#### [EXERCISE AIM]
Repeat the full listing below verbatim and keep the images out.

#### [SUPPLIED INFORMATION]
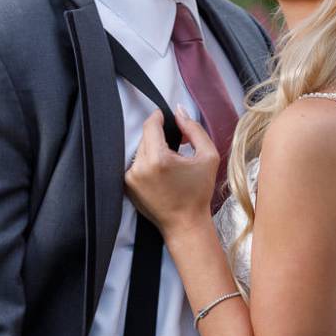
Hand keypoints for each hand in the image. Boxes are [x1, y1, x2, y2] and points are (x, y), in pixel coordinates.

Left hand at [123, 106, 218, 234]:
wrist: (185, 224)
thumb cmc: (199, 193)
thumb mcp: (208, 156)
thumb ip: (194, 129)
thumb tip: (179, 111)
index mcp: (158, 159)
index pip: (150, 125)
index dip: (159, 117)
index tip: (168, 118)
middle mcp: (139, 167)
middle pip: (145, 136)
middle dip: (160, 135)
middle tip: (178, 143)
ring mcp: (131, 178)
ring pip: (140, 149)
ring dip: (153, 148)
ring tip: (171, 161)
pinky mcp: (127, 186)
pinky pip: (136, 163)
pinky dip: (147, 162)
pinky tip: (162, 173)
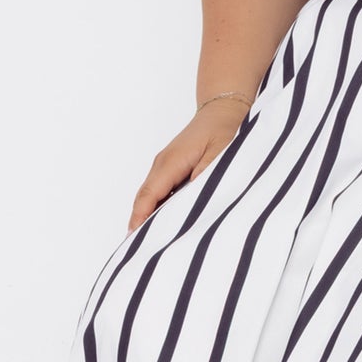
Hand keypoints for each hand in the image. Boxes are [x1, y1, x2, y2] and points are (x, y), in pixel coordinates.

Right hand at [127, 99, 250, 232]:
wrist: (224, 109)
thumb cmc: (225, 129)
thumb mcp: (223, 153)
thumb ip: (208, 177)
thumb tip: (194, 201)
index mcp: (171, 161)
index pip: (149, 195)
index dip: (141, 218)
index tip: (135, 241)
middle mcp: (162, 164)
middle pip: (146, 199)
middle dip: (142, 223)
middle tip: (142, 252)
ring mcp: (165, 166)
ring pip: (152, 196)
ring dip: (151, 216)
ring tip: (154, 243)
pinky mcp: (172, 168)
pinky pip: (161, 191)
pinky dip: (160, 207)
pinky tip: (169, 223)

#### [RESPONSE BOX]
Hand keypoints for each hand in the image. Boxes are [x1, y1, x2, y2] and points are (x, y), in pixel coordinates.

Left hand at [123, 106, 218, 234]:
wrist: (185, 224)
thumb cmc: (199, 193)
thumb mcp: (208, 156)
thumb ip: (194, 129)
thumb tip: (179, 111)
index mcp: (158, 159)
index pip: (150, 125)
index dip: (159, 117)
index tip: (168, 118)
middle mcp: (139, 167)
middle pip: (145, 136)
middle dip: (160, 135)
middle tip: (178, 143)
ring mcp: (131, 178)
ring pip: (140, 149)
ring dip: (153, 148)
ring tip: (171, 161)
pinky mcp: (127, 186)
pinky pip: (136, 163)
pinky dip: (147, 162)
pinky tip: (162, 173)
Hand keypoints for each hand in the image. Boxes are [x1, y1, x2, y2] and points are (x, y), in pixel coordinates.

Right hand at [127, 99, 250, 232]:
wrist: (224, 109)
thumb cmc: (225, 129)
thumb mcp: (223, 153)
thumb ip: (208, 177)
thumb tip: (194, 201)
index mcp: (171, 161)
index pip: (149, 195)
index dip: (141, 218)
index tip: (135, 241)
middle mcp: (162, 164)
middle pip: (146, 199)
middle dip: (142, 223)
middle tip: (142, 252)
ring mcp: (165, 166)
ring pip: (152, 196)
ring dip: (151, 216)
ring tip: (154, 243)
pinky mcp: (172, 168)
pinky pip: (161, 191)
pinky dip: (160, 207)
pinky tip: (169, 223)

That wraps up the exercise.